Transport Information
UN number: Check with local regulatory agencies for shipping classification—pyrazole acids fall outside the most strictly regulated classes, but international shipment of fluorinated acids draws extra attention.
Packing group: Not officially “dangerous goods” on many lists, but still bottle it up securely and keep secondary containment.
Labeling: GHS hazard pictograms for mild toxicity or irritancy should display on external packaging. Transport crews benefit from knowing about the potential for mild toxic dust.

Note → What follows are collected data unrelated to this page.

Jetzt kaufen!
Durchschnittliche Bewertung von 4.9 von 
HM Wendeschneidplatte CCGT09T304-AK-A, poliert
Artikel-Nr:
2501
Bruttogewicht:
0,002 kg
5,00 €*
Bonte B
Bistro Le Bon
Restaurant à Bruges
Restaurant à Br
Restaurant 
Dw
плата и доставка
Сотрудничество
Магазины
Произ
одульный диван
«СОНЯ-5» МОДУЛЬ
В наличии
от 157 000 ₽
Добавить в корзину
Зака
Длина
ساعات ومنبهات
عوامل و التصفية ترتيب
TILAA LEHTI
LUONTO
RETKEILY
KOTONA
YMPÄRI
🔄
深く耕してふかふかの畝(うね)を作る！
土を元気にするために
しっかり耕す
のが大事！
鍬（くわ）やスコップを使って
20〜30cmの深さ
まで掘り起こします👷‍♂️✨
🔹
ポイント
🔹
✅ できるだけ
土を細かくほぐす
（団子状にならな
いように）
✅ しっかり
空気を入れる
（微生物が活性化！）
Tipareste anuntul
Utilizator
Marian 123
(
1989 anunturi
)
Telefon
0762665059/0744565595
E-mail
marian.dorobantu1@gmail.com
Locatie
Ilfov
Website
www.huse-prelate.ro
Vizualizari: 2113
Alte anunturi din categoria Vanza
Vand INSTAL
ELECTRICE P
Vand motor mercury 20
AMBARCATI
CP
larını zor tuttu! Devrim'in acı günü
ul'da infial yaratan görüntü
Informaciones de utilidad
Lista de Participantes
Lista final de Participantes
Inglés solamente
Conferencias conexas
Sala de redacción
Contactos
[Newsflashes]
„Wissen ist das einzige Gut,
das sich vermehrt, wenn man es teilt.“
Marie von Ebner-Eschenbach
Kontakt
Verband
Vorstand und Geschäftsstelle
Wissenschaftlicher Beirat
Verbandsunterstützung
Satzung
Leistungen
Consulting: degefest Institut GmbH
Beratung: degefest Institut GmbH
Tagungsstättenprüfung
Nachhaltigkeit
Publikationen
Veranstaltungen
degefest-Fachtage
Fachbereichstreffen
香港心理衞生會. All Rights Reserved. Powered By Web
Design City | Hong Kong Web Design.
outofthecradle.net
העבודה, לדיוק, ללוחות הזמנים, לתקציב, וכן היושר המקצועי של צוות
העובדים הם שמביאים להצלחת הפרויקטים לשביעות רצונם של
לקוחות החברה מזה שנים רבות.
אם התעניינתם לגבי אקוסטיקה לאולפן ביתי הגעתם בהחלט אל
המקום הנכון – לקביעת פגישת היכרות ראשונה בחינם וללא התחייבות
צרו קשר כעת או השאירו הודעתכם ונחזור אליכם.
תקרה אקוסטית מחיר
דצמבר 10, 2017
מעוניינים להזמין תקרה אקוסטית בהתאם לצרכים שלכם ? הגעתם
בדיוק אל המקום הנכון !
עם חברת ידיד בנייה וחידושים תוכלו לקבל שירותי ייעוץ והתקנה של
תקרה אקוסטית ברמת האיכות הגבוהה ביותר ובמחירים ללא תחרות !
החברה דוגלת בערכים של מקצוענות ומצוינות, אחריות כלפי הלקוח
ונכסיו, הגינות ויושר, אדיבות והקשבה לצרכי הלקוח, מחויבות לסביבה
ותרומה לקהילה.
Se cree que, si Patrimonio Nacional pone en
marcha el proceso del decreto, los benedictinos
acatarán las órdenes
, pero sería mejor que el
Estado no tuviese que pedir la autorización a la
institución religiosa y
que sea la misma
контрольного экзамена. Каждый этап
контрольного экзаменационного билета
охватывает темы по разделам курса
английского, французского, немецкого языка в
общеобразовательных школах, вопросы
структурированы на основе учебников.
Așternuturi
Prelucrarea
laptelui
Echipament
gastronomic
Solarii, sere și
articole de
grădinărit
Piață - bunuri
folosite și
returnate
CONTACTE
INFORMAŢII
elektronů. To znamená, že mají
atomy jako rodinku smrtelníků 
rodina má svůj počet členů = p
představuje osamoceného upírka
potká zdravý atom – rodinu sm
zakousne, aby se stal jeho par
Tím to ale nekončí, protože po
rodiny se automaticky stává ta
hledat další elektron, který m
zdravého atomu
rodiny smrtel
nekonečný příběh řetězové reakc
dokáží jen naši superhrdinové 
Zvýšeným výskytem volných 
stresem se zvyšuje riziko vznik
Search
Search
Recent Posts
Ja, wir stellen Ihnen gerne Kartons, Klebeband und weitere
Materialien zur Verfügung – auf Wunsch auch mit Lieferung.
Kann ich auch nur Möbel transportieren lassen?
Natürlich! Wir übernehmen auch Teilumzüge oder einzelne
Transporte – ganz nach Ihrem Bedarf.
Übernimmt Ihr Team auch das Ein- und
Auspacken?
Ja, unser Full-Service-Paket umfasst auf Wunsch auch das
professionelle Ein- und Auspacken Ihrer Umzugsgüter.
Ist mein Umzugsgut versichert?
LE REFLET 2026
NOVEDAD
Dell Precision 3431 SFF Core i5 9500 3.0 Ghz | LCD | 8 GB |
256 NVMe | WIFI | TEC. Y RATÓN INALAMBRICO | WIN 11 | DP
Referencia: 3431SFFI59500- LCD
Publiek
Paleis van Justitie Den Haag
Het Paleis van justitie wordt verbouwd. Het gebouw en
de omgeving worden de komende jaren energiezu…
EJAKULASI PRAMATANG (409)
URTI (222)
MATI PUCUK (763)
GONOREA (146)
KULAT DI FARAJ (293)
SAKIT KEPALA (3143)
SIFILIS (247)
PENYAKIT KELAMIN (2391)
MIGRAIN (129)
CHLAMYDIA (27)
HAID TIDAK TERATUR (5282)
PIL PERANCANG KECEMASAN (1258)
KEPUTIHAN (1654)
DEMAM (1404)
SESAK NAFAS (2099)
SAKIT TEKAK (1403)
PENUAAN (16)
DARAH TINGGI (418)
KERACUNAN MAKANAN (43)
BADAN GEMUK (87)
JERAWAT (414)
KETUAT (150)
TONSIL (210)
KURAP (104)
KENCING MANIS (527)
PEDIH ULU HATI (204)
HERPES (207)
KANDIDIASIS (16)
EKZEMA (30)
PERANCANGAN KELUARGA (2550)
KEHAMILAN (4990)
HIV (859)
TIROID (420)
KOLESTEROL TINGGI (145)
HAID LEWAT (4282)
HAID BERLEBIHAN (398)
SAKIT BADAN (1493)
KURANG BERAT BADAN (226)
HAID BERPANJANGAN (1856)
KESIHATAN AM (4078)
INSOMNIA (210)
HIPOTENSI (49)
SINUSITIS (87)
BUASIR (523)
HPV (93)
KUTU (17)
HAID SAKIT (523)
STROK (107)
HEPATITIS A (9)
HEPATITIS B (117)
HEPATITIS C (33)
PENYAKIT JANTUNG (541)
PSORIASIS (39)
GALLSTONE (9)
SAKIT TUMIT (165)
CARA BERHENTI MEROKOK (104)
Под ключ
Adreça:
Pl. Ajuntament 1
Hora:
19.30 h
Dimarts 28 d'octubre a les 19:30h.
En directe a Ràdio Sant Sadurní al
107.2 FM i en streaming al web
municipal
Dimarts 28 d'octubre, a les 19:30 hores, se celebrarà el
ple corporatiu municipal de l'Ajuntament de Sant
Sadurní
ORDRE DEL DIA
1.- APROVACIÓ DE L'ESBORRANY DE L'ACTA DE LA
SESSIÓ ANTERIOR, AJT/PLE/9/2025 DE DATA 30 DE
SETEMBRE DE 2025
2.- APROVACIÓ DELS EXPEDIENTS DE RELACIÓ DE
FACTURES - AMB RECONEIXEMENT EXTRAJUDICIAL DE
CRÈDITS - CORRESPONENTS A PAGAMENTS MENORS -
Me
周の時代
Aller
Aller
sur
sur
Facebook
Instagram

Spill protocol: Small quantity leaks need sweeps, plenty of sunshine and airflow, and quick collection before accidental exposure makes the mess bigger.
Regulatory Information
Regulations: Not flagged as highly restricted under global conventions. Still, most countries classify organofluorine acids and similar pyrazoles as hazardous laboratory reagents.
Registration: Use in agriculture or pharma draws regulatory watch, since unauthorized use might affect food or pharmaceutical safety audits.
Worker protection: Labor safety rules demand decent PPE, good documentation, and regular training updates for those regularly handling or storing this compound.
Environmental releases: Accidental discharge into waterways or soil triggers reporting requirements under environmental safety statutes in many regions.